§ Exercise description: For the entries below, report every line that includes the word "SELECT".
[Opening Data shown section]
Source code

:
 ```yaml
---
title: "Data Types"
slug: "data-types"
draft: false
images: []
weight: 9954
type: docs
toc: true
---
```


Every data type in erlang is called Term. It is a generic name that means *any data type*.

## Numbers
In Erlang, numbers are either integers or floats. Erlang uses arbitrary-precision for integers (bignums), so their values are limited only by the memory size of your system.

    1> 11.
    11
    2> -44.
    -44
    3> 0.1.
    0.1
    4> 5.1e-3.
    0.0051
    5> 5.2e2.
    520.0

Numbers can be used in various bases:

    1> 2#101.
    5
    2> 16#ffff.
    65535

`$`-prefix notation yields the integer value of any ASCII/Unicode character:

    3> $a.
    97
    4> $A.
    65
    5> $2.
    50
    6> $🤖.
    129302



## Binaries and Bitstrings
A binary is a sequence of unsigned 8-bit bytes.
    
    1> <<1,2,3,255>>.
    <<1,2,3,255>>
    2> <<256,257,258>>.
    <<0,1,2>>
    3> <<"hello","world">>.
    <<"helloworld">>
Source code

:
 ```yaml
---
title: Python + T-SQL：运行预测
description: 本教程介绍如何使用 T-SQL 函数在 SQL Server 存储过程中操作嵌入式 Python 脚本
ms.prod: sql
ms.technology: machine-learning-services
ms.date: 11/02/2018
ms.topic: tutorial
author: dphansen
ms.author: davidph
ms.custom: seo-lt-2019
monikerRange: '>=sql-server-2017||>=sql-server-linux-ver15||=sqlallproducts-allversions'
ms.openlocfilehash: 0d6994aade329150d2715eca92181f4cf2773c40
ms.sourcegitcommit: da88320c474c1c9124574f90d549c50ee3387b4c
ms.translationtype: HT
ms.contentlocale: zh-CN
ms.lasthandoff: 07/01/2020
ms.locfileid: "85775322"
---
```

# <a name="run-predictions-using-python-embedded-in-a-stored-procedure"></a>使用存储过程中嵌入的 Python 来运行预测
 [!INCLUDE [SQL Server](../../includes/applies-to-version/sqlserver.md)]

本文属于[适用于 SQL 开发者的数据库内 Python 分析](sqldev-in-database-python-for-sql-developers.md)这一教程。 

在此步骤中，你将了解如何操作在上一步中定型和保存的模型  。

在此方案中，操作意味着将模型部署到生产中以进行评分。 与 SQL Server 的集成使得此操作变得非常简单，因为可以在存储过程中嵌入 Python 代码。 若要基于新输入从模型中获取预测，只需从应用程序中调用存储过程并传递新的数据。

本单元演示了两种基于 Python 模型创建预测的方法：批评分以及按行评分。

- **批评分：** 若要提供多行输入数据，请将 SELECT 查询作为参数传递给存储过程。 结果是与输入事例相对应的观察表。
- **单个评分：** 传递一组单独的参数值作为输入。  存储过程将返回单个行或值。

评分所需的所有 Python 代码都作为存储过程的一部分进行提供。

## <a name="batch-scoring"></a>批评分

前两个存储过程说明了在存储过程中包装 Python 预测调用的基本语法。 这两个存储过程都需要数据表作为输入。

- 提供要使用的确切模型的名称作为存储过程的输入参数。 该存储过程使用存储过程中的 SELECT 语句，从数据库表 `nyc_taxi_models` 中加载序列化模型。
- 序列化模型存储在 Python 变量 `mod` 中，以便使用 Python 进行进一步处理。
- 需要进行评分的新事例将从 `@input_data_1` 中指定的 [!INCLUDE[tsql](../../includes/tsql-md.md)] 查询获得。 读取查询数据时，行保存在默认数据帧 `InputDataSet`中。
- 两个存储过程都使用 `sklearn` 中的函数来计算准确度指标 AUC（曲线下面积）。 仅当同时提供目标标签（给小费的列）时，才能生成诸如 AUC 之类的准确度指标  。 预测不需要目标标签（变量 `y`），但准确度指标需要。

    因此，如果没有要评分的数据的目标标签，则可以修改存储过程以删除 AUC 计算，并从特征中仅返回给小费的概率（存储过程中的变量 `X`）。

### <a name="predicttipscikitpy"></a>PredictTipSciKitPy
[Closing Data shown section]
§ Result:
- **批评分：** 若要提供多行输入数据，请将 SELECT 查询作为参数传递给存储过程。 结果是与输入事例相对应的观察表。
- 提供要使用的确切模型的名称作为存储过程的输入参数。 该存储过程使用存储过程中的 SELECT 语句，从数据库表 `nyc_taxi_models` 中加载序列化模型。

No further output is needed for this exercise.